There aren’t any words in young London artist Hannah Lees’s show at this Peckham gallery. There is, however, a projection of a prissy pink skyline ripped from a perfume advert and an arrangement of stained beanbags which, together with a soundtrack (a sort of remixed hum), creates a dialogue of the senses.

What Lees has also created is a kind of archaeology of used things. The space is curated: you experience the artist’s placement of the works as much as the works themselves. A few walls show streaming dye lines, and brass-cast acorns are placed like trails across the floor. Embedded in plaster tablets that stand like tombstones are the remnants of leaves and street tokens,Coca-Cola packaging and toothpaste cases that read like Egyptian hieroglyphics. Simply translated, this is a reading of Peckham’s debris. 

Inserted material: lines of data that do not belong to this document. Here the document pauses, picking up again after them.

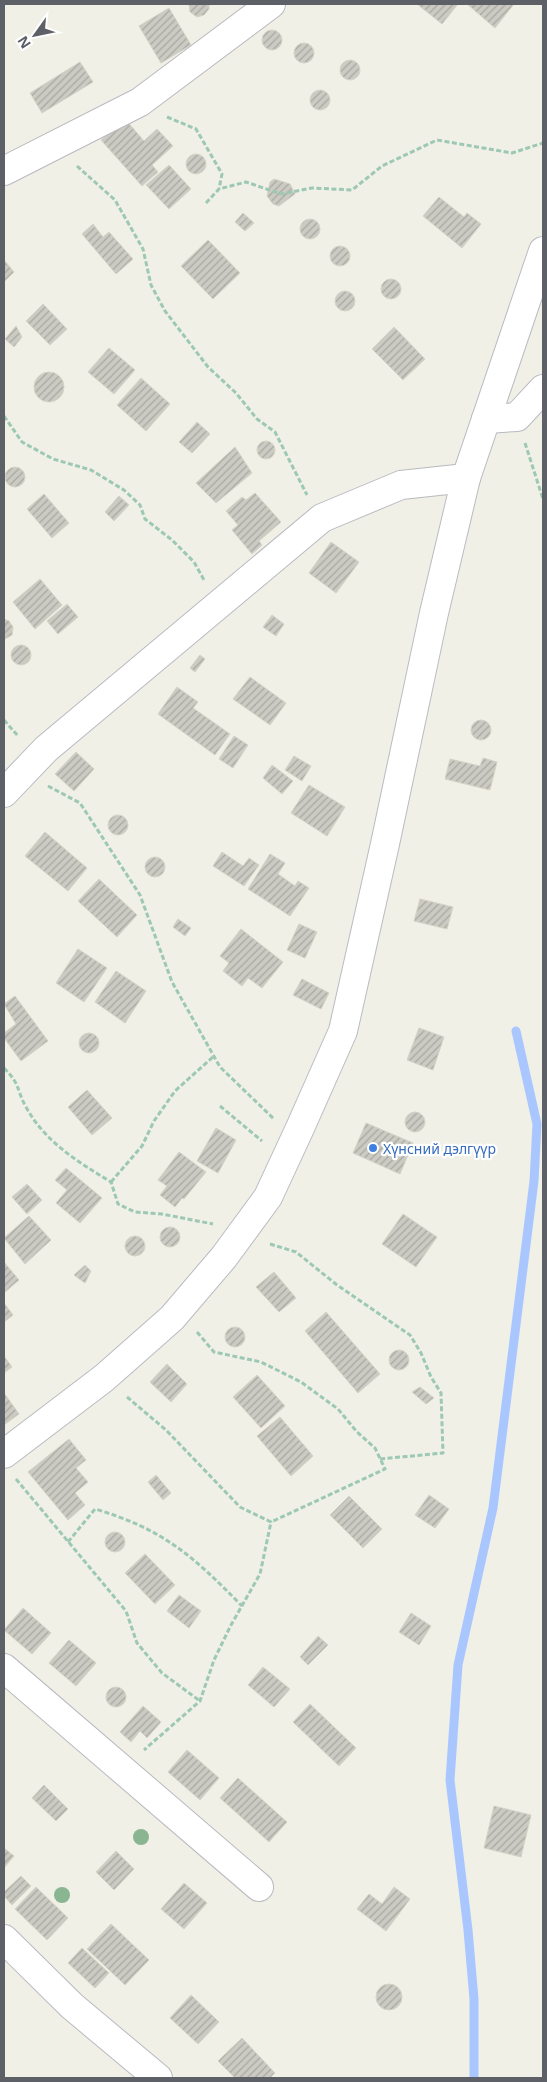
<svg xmlns="http://www.w3.org/2000/svg" width="547" height="2082" font-family="'Noto Sans',sans-serif">
  <style>
    .lines { fill: none; stroke-linecap: round; stroke-linejoin: round }
    .stream { stroke: #a9c7fe; stroke-width: 9 }
    .building { fill: url(#building-hatch); stroke: #d5d3c5 }
    .street-casing { stroke: #b9bac0; stroke-width: 30 }
    .secondary-casing { stroke: #babbc2; stroke-width: 30 }
    .path { stroke: #9dc8b3; stroke-width: 3; stroke-dasharray: 5 2.5; stroke-linecap: butt }
    .street { stroke: #fff; stroke-width: 28 }
    .secondary { stroke: #fff; stroke-width: 28 }
    .tree { fill: #8ab591 }
    .shop-dot { fill: #3f7fe0; stroke: #fff; stroke-width: 2 }
    .labels { text-anchor: middle; dominant-baseline: central; stroke-width: 4.5; stroke-linejoin: round; paint-order: stroke }
    .shop-label { font-size: 14px; fill: #366cbe; stroke: #fff; text-anchor: start }
  </style>
  <defs>
    <pattern id="building-hatch" width="6" height="6" patternUnits="userSpaceOnUse" patternTransform="scale(1.25)"><rect width="6" height="6" fill="#cbcbc3"/><path d="M-1 1l2-2M0 6l6-6M5 7l2-2" fill="none" stroke="#a8a8a2"/></pattern>
  </defs>
  <rect width="100%" height="100%" fill="#f0f0e7"/>
  <g class="lines">
    <path class="stream" d="M 474,2078 L 474,1999 L 468,1930 L 450,1780 L 458,1665 L 493,1508 L 534,1181 L 537,1124 L 516,1031"/>
  </g>
  <g class="building">
    <path d="M 189,4 L 209,4 L 209,9 L 204,15 L 197,17 L 190,12 Z"/>
    <path d="M 417,4 L 458,4 L 442,24 Z"/>
    <path d="M 467,4 L 514,4 L 495,28 Z"/>
    <path d="M 169,8 L 191,45 L 161,63 L 139,26 Z"/>
    <circle cx="272" cy="40" r="10"/>
    <circle cx="304" cy="53" r="10"/>
    <circle cx="350" cy="70" r="10"/>
    <path d="M 80,62 L 93,82 L 42,113 L 30,93 Z"/>
    <circle cx="320" cy="100" r="10"/>
    <path d="M 125,119 L 144,141 L 157,129 L 173,146 L 152,165 L 158,172 L 142,186 L 101,140 Z"/>
    <circle cx="196" cy="164" r="10"/>
    <path d="M 169,165 L 191,189 L 169,209 L 146,185 Z"/>
    <path d="M 274,179 L 290,184 L 295,194 L 279,206 L 273,204 L 267,196 L 270,182 Z"/>
    <path d="M 439,197 L 464,217 L 467,213 L 481,224 L 462,248 L 423,216 Z"/>
    <path d="M 243,213 L 254,223 L 245,231 L 235,222 Z"/>
    <circle cx="310" cy="229" r="10"/>
    <path d="M 93,224 L 103,237 L 109,232 L 133,259 L 116,274 L 82,234 Z"/>
    <path d="M 208,240 L 240,273 L 213,299 L 181,266 Z"/>
    <circle cx="340" cy="256" r="10"/>
    <path d="M 4,260 L 14,272 L 4,282 Z"/>
    <circle cx="391" cy="289" r="10"/>
    <circle cx="345" cy="301" r="10"/>
    <path d="M 43,304 L 67,329 L 50,345 L 26,321 Z"/>
    <path d="M 16,326 L 22,337 L 14,347 L 5,339 Z"/>
    <path d="M 394,327 L 425,359 L 403,380 L 372,349 Z"/>
    <path d="M 109,348 L 135,370 L 114,394 L 88,372 Z"/>
    <circle cx="49" cy="387" r="15"/>
    <path d="M 141,378 L 170,404 L 146,431 L 117,405 Z"/>
    <path d="M 197,422 L 210,434 L 192,453 L 179,442 Z"/>
    <circle cx="266" cy="450" r="9"/>
    <path d="M 235,447 L 252,473 L 216,503 L 196,483 Z"/>
    <circle cx="15" cy="477" r="10"/>
    <path d="M 255,493 L 281,522 L 259,541 L 262,545 L 252,554 L 232,530 L 238,525 L 226,511 L 242,497 L 246,500 Z"/>
    <path d="M 44,494 L 69,523 L 52,538 L 27,509 Z"/>
    <path d="M 119,496 L 129,505 L 114,521 L 105,512 Z"/>
    <path d="M 331,542 L 359,562 L 336,593 L 309,573 Z"/>
    <path d="M 40,579 L 62,605 L 35,629 L 13,602 Z"/>
    <path d="M 67,604 L 78,617 L 58,634 L 47,621 Z"/>
    <path d="M 272,615 L 284,624 L 276,636 L 263,627 Z"/>
    <path d="M 4,619 L 9,621 L 13,627 L 12,635 L 5,639 Z"/>
    <circle cx="21" cy="655" r="10"/>
    <path d="M 200,655 L 205,659 L 195,672 L 190,668 Z"/>
    <path d="M 250,677 L 286,703 L 270,725 L 233,699 Z"/>
    <path d="M 177,687 L 198,702 L 193,708 L 230,734 L 215,755 L 158,714 Z"/>
    <circle cx="481" cy="730" r="10"/>
    <path d="M 234,736 L 248,745 L 233,768 L 219,759 Z"/>
    <path d="M 76,752 L 94,769 L 74,791 L 55,774 Z"/>
    <path d="M 294,756 L 311,766 L 302,781 L 285,770 Z"/>
    <path d="M 483,758 L 497,762 L 490,790 L 445,779 L 450,759 L 480,766 Z"/>
    <path d="M 272,765 L 293,781 L 282,794 L 263,778 Z"/>
    <path d="M 309,785 L 345,807 L 327,836 L 291,813 Z"/>
    <circle cx="118" cy="825" r="10"/>
    <path d="M 45,832 L 87,868 L 68,891 L 25,856 Z"/>
    <path d="M 222,852 L 243,866 L 249,858 L 259,865 L 244,886 L 213,866 Z"/>
    <path d="M 270,854 L 285,863 L 278,874 L 295,886 L 298,881 L 309,888 L 290,916 L 248,889 Z"/>
    <circle cx="155" cy="867" r="10"/>
    <path d="M 99,879 L 137,915 L 117,937 L 78,901 Z"/>
    <path d="M 420,899 L 453,907 L 447,929 L 414,921 Z"/>
    <path d="M 178,919 L 191,928 L 185,936 L 173,927 Z"/>
    <path d="M 299,924 L 317,932 L 305,958 L 287,950 Z"/>
    <path d="M 241,929 L 283,962 L 262,988 L 248,978 L 242,986 L 223,971 L 229,963 L 220,956 Z"/>
    <path d="M 78,949 L 107,968 L 84,1002 L 56,983 Z"/>
    <path d="M 116,971 L 146,991 L 125,1023 L 95,1002 Z"/>
    <path d="M 302,979 L 329,993 L 321,1009 L 293,995 Z"/>
    <path d="M 15,996 L 48,1041 L 21,1061 L 4,1038 L 4,1033 L 16,1024 L 4,1004 Z"/>
    <path d="M 419,1028 L 444,1037 L 433,1070 L 407,1060 Z"/>
    <circle cx="89" cy="1043" r="10"/>
    <path d="M 87,1090 L 112,1118 L 92,1135 L 68,1107 Z"/>
    <circle cx="415" cy="1122" r="10"/>
    <path d="M 366,1123 L 413,1143 L 400,1174 L 353,1153 Z"/>
    <path d="M 216,1128 L 236,1140 L 218,1173 L 197,1161 Z"/>
    <path d="M 179,1152 L 206,1172 L 184,1199 L 182,1198 L 175,1207 L 160,1195 L 167,1186 L 158,1180 Z"/>
    <path d="M 66,1168 L 102,1198 L 80,1223 L 56,1203 L 67,1190 L 55,1180 Z"/>
    <path d="M 27,1184 L 42,1200 L 27,1214 L 12,1197 Z"/>
    <path d="M 403,1214 L 437,1237 L 416,1267 L 382,1244 Z"/>
    <path d="M 29,1216 L 51,1240 L 25,1264 L 4,1238 Z"/>
    <circle cx="170" cy="1237" r="10"/>
    <circle cx="135" cy="1246" r="10"/>
    <path d="M 4,1262 L 19,1280 L 4,1293 Z"/>
    <path d="M 85,1265 L 91,1271 L 85,1283 L 74,1275 Z"/>
    <path d="M 274,1272 L 296,1298 L 279,1312 L 256,1287 Z"/>
    <path d="M 4,1303 L 13,1315 L 4,1322 Z"/>
    <path d="M 326,1312 L 380,1374 L 358,1393 L 305,1331 Z"/>
    <circle cx="235" cy="1337" r="10"/>
    <circle cx="399" cy="1360" r="10"/>
    <path d="M 4,1356 L 12,1367 L 4,1373 Z"/>
    <path d="M 167,1364 L 187,1384 L 171,1402 L 150,1382 Z"/>
    <path d="M 257,1375 L 285,1406 L 261,1428 L 233,1397 Z"/>
    <path d="M 420,1387 L 434,1398 L 426,1404 L 412,1392 Z"/>
    <path d="M 4,1393 L 19,1414 L 4,1425 Z"/>
    <path d="M 280,1417 L 313,1456 L 291,1476 L 257,1436 Z"/>
    <path d="M 69,1439 L 86,1460 L 76,1468 L 88,1482 L 75,1493 L 85,1505 L 68,1520 L 28,1472 Z"/>
    <path d="M 156,1475 L 171,1493 L 163,1500 L 148,1482 Z"/>
    <path d="M 429,1495 L 449,1509 L 435,1528 L 415,1515 Z"/>
    <path d="M 349,1496 L 382,1529 L 363,1548 L 330,1515 Z"/>
    <circle cx="115" cy="1542" r="10"/>
    <path d="M 145,1554 L 175,1585 L 155,1604 L 125,1573 Z"/>
    <path d="M 179,1595 L 201,1611 L 189,1628 L 167,1611 Z"/>
    <path d="M 23,1608 L 51,1633 L 32,1654 L 4,1630 Z"/>
    <path d="M 411,1613 L 431,1626 L 419,1645 L 399,1632 Z"/>
    <path d="M 318,1636 L 328,1645 L 308,1665 L 300,1657 Z"/>
    <path d="M 69,1640 L 96,1663 L 76,1686 L 49,1663 Z"/>
    <path d="M 263,1667 L 290,1689 L 274,1707 L 248,1685 Z"/>
    <circle cx="116" cy="1697" r="10"/>
    <path d="M 310,1704 L 356,1748 L 339,1766 L 293,1722 Z"/>
    <path d="M 143,1706 L 161,1722 L 147,1738 L 140,1731 L 131,1742 L 120,1732 Z"/>
    <path d="M 187,1750 L 219,1778 L 200,1800 L 168,1772 Z"/>
    <path d="M 238,1778 L 287,1822 L 269,1842 L 220,1798 Z"/>
    <path d="M 44,1785 L 68,1809 L 56,1821 L 32,1798 Z"/>
    <path d="M 494,1806 L 531,1815 L 521,1857 L 484,1848 Z"/>
    <path d="M 4,1848 L 14,1856 L 4,1868 Z"/>
    <path d="M 116,1851 L 134,1869 L 114,1890 L 96,1872 Z"/>
    <path d="M 21,1876 L 31,1886 L 12,1905 L 4,1896 L 4,1892 Z"/>
    <path d="M 184,1883 L 207,1903 L 184,1929 L 161,1909 Z"/>
    <path d="M 36,1887 L 68,1918 L 47,1940 L 15,1909 Z"/>
    <path d="M 394,1887 L 410,1899 L 386,1931 L 357,1909 L 369,1894 L 382,1904 Z"/>
    <path d="M 111,1924 L 149,1960 L 125,1985 L 87,1949 Z"/>
    <path d="M 82,1948 L 109,1973 L 95,1988 L 68,1963 Z"/>
    <circle cx="389" cy="1997" r="13"/>
    <path d="M 191,1995 L 219,2022 L 198,2044 L 170,2018 Z"/>
    <path d="M 242,2038 L 275,2073 L 270,2078 L 235,2078 L 218,2061 Z"/>
  </g>
  <g class="lines">
    <defs>
      <g id="street">
        <path d="M 4,171 L 140,102 L 271,4"/>
        <path d="M 486,419 L 517,417 L 543,389"/>
        <path d="M 4,793 L 46,749 L 322,518 L 401,485 L 466,478"/>
        <path d="M 4,1668 L 259,1887"/>
        <path d="M 4,1939 L 72,2006 L 158,2078"/>
      </g>
      <path id="secondary" d="M 4,1454 L 104,1378 L 172,1318 L 224,1257 L 268,1197 L 300,1128 L 343,1031 L 385,844 L 434,613 L 466,478 L 543,251"/>
    </defs>
    <use href="#street" class="street-casing"/>
    <use href="#secondary" class="secondary-casing"/>
    <g class="path">
      <path d="M 167,117 L 196,129 L 222,174 L 219,189"/>
      <path d="M 77,166 L 115,200 L 143,249 L 151,285 L 165,311 L 208,367 L 236,393 L 257,419 L 275,432 L 307,495"/>
      <path d="M 206,203 L 219,189 L 246,182 L 281,194 L 312,188 L 352,190 L 382,166 L 437,140 L 512,153 L 543,143"/>
      <path d="M 4,416 L 22,442 L 53,459 L 91,470 L 124,490 L 140,505 L 145,519 L 172,540 L 194,562 L 204,580"/>
      <path d="M 525,443 L 543,499"/>
      <path d="M 4,720 L 18,736"/>
      <path d="M 48,786 L 80,803 L 140,895 L 172,982 L 220,1067 L 274,1119"/>
      <path d="M 4,1068 C 21,1085 16,1089 26,1107 C 45,1142 78,1162 111,1182 L 118,1204 L 135,1212 L 162,1214 L 213,1224"/>
      <path d="M 220,1106 L 262,1141"/>
      <path d="M 111,1182 L 142,1146 L 154,1121 L 175,1091 L 214,1056"/>
      <path d="M 270,1244 L 296,1252 L 337,1285 L 410,1335 L 421,1353 L 431,1377 L 441,1393 L 443,1453 L 380,1459"/>
      <path d="M 197,1332 L 214,1352 L 261,1362 L 301,1382 L 338,1409 L 357,1432 L 375,1448 L 385,1469 L 271,1522"/>
      <path d="M 127,1397 L 166,1430 L 240,1507 L 271,1522 L 260,1574 L 231,1625 L 214,1660 L 200,1701 L 144,1750"/>
      <path d="M 16,1479 L 126,1611 L 137,1643 L 162,1673 L 200,1701"/>
      <path d="M 68,1542 L 95,1509 C 163,1529 193,1556 242,1606"/>
    </g>
    <use href="#street" class="street"/>
    <use href="#secondary" class="secondary"/>
  </g>
  <g class="tree">
    <circle cx="141" cy="1837" r="8"/>
    <circle cx="62" cy="1895" r="8"/>
  </g>
  <circle class="shop-dot" cx="373" cy="1148" r="5"/>
  <g class="labels">
    <g class="shop-label">
      <text x="383" y="1148">Хүнсний дэлгүүр</text>
    </g>
  </g>
  <rect width="547" height="2082" fill="none" stroke="#5e6067" stroke-width="10"/>
  <g transform="translate(35 35) rotate(237)" stroke="#ffffff" stroke-width="4" paint-order="stroke">
  <path d="M0-4L9 19L0 12L-9 19Z" fill="#5e6067"/>
  <text y="-8" font-size="14" font-weight="bold" text-anchor="middle" fill="#5e6067">N</text>
  </g>
</svg>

What Lees describes as an ‘intrinsic use of material that incorporates ethnography and alchemy’ ends up like a collection of human traces; and like her looped video of that perfume advert sky, it’s sickly alluring and a bit filthy at the same time. The show’s title,‘Ever-Old Newness/Ever-New Oldness’, seems perfect for what Lees has created. It’s got an air of nauseating nostalgia formed through an earthy combination of sense provoking objects – and it’s like getting a waft of an ex-lover’s scent.